Der automatische Informationsaustausch (AEOI) hat sich zum dominanten Modell entwickelt: Finanzinstitute melden Kontoinformationen an ihre nationale Steuerbehörde, die diese systematisch an die Steuerbehörden der Ansässigkeitsstaaten der Kontoinhaber übermittelt. Über 120 Jurisdiktionen nehmen mittlerweile am CRS-Austausch teil, was eine nahezu lückenlose globale Abdeckung erzeugt.
Geschichte
Der Informationsaustausch in Steuersachen hat eine lange Geschichte, die mit dem ersten Musterabkommen der OECD zur Vermeidung der Doppelbesteuerung (1963) beginnt. Damals beschränkte sich der Austausch auf anlassbezogene Ersuchen. Eine erste multilaterale Grundlage schuf das Strassburger Übereinkommen über die gegenseitige Amtshilfe von 1988, das später durch das OECD/Europarats-Protokoll von 2010 umfassend modernisiert wurde.

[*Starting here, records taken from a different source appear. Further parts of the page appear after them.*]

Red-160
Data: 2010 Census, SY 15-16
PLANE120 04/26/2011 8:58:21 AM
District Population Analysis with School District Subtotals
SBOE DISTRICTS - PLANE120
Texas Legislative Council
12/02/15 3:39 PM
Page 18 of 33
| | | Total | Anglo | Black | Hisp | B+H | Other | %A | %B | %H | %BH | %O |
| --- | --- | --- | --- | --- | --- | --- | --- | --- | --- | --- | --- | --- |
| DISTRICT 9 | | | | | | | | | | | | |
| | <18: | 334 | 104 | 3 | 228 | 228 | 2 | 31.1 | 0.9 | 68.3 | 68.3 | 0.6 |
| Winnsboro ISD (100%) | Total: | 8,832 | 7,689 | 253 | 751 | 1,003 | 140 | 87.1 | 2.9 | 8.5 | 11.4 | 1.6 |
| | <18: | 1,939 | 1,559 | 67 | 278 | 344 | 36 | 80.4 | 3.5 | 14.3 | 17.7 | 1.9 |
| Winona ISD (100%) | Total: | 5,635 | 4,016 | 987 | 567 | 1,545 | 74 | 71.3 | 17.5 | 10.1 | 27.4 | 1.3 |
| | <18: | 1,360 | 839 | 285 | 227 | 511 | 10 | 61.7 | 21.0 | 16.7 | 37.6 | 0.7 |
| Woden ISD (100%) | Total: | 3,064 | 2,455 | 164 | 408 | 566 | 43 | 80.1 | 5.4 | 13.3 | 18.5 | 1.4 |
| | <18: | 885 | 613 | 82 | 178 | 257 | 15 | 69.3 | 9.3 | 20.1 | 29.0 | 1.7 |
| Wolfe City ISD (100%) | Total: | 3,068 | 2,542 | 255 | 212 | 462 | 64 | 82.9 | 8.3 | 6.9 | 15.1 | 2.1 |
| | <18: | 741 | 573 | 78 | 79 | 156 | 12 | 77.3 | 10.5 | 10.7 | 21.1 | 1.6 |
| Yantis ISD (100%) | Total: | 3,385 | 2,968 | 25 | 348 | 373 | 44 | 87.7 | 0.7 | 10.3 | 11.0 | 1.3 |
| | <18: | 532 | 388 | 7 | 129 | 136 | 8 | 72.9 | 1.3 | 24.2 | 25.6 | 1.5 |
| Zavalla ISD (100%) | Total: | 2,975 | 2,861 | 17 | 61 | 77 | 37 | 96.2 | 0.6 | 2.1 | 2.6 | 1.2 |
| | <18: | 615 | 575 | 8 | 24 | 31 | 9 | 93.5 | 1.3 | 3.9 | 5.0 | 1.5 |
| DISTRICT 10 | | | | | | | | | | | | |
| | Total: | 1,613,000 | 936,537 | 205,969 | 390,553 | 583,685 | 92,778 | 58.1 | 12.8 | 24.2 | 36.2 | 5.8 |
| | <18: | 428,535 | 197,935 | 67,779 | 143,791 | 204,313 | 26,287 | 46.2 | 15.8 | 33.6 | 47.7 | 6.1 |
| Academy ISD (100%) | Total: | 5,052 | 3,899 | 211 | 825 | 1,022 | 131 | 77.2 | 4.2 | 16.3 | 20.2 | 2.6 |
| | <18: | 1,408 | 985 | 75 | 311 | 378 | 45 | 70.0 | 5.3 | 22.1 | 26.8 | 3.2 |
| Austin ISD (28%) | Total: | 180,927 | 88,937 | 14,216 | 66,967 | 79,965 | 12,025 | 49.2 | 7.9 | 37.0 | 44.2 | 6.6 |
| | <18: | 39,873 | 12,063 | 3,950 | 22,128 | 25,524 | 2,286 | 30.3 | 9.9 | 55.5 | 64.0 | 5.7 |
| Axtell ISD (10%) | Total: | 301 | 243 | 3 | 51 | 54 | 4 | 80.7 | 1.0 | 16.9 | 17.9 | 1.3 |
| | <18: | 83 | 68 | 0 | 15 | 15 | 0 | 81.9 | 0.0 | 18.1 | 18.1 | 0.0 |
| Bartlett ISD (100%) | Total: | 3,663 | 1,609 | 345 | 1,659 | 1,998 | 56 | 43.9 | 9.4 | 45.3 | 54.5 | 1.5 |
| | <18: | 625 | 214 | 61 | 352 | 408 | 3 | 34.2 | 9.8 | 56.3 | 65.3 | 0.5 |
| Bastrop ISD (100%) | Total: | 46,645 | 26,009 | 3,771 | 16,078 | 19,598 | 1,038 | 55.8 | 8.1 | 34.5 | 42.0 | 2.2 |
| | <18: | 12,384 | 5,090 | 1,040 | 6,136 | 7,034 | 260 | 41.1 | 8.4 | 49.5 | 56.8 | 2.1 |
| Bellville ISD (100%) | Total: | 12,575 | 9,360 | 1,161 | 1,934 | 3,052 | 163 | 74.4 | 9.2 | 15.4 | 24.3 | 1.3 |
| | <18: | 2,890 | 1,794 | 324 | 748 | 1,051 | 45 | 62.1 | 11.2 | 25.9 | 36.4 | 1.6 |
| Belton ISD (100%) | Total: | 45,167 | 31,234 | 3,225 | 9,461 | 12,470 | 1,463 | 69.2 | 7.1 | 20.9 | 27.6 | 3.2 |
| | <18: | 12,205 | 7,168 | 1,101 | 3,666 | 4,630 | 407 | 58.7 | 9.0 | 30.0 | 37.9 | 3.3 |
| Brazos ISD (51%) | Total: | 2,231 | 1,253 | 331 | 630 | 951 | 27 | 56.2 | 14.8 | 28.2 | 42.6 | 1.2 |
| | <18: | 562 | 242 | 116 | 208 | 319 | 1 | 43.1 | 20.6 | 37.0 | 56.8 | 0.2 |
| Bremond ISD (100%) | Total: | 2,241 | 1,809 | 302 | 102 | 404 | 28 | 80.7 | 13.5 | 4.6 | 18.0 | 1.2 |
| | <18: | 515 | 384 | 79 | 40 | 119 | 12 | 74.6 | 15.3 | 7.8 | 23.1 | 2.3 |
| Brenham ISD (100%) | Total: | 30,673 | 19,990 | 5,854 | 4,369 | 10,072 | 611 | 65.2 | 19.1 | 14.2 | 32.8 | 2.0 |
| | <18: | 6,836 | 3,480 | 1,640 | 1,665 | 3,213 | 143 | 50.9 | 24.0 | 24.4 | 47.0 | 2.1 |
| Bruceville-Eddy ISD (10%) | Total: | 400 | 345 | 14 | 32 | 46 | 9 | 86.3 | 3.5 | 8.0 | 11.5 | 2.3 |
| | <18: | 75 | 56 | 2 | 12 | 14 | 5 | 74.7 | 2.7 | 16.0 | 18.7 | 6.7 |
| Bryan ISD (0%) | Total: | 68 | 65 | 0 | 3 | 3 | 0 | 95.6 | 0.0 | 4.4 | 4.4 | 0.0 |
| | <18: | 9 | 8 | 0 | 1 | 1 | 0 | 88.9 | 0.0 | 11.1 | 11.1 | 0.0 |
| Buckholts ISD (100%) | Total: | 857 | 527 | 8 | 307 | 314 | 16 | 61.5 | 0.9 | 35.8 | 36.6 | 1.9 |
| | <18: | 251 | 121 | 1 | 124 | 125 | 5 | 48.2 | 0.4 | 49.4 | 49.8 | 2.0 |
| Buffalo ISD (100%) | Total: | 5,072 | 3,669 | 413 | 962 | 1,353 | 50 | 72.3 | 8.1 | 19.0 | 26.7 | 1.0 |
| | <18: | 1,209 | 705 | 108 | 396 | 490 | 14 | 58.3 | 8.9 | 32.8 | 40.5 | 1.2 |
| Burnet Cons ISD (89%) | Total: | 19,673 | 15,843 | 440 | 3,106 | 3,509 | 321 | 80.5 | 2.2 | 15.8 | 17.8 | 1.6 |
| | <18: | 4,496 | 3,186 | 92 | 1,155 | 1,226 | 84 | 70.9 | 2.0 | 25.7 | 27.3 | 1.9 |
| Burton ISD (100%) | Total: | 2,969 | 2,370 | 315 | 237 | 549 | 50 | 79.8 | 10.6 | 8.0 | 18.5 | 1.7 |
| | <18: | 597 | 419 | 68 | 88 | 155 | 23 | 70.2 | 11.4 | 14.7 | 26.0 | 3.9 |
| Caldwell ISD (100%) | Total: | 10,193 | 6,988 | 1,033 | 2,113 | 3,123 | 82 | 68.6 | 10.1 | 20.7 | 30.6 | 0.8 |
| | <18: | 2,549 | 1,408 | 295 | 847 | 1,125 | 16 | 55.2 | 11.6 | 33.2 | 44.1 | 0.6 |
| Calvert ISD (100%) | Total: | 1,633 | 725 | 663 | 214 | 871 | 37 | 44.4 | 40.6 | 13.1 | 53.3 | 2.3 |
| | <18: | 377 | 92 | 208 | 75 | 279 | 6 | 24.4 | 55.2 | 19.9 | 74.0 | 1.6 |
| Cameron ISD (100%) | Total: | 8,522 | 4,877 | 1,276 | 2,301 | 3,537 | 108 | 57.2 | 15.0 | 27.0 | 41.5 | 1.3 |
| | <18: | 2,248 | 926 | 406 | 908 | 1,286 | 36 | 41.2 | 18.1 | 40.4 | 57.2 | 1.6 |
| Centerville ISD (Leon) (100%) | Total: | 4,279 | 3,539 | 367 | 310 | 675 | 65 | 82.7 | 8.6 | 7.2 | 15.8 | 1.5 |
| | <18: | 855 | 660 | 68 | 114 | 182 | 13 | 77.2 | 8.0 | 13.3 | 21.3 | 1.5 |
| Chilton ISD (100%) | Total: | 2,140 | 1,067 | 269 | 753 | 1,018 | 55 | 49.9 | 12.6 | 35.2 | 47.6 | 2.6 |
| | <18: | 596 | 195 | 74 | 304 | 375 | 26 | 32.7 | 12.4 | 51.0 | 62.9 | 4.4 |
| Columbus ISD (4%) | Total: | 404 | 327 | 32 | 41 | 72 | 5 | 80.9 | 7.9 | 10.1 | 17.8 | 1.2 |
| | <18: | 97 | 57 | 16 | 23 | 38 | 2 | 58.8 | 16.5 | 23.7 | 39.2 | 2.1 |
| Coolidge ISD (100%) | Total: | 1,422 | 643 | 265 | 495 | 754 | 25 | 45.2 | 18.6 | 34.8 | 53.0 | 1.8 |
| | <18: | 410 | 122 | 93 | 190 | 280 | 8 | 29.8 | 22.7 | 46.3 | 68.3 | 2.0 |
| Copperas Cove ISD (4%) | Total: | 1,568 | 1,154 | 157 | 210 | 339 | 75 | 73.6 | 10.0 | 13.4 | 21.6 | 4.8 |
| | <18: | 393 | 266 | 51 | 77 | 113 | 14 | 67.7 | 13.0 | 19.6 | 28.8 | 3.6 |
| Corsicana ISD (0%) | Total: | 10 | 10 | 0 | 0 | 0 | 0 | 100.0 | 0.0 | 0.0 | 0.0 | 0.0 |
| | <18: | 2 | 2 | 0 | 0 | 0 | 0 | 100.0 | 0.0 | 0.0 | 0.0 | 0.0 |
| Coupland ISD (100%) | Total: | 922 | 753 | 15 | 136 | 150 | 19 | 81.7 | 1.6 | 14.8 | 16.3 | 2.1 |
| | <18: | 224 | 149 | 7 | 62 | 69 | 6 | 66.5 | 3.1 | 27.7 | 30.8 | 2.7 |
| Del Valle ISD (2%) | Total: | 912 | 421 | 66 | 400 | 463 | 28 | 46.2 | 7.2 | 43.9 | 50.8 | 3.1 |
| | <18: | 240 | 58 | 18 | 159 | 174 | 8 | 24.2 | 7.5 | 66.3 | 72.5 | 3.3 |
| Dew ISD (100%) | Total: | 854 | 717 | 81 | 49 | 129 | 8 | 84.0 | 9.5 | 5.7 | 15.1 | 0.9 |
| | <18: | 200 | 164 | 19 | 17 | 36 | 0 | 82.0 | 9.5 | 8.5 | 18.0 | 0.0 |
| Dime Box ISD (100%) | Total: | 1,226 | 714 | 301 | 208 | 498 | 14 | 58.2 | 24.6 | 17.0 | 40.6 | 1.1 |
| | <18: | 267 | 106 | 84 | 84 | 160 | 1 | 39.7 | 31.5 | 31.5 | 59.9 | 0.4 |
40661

Den entscheidenden Paradigmenwechsel löste FATCA aus: Das US-Gesetz von 2010 zwang ausländische Finanzinstitute unter Androhung empfindlicher Quellensteuerstrafen zur Meldung amerikanischer Kontoinhaber. Als Reaktion entwickelte die OECD auf G20-Mandat den Common Reporting Standard (CRS), der 2014 verabschiedet wurde und seit 2017 operativ ist. Gleichzeitig erweiterte die EU die Amtshilferichtlinie (DAC) sukzessive: DAC2 (Finanzkontendaten), DAC3 (Tax Rulings), DAC4 (CbCR), DAC5 (Zugang zu Geldwäschebekämpfungsinformationen), DAC6 (Steuergestaltungen), DAC7 (Plattformdaten) und DAC8 (Kryptowerte) brachten den automatischen Austausch auf immer neue Informationskategorien aus.
Geltungsbereich
Der internationale Informationsaustausch betrifft folgende Akteure und Informationsarten:
- Finanzinstitute: Banken, Depotbanken, Investmentfonds, Versicherungen — melden Kontosalden, Zinsen, Dividenden und Veräusserungserlöse
- Multinationale Unternehmen: Konzerne über Umsatzschwelle melden Gewinn-, Steuer- und Beschäftigungsdaten je Land (CbCR)
- Steuerbehörden (Sender): Übermitteln Informationen über gebietsfremde Steuerpflichtige an die zuständigen Behörden der Ansässigkeitsstaaten
- Steuerbehörden (Empfänger): Werten eingegangene Daten aus und gleichen sie mit Steuererklärungen ab
- Digitale Plattformbetreiber: Melden Einkünfte von Verkäufern und Dienstleistern auf ihren Plattformen (DAC7)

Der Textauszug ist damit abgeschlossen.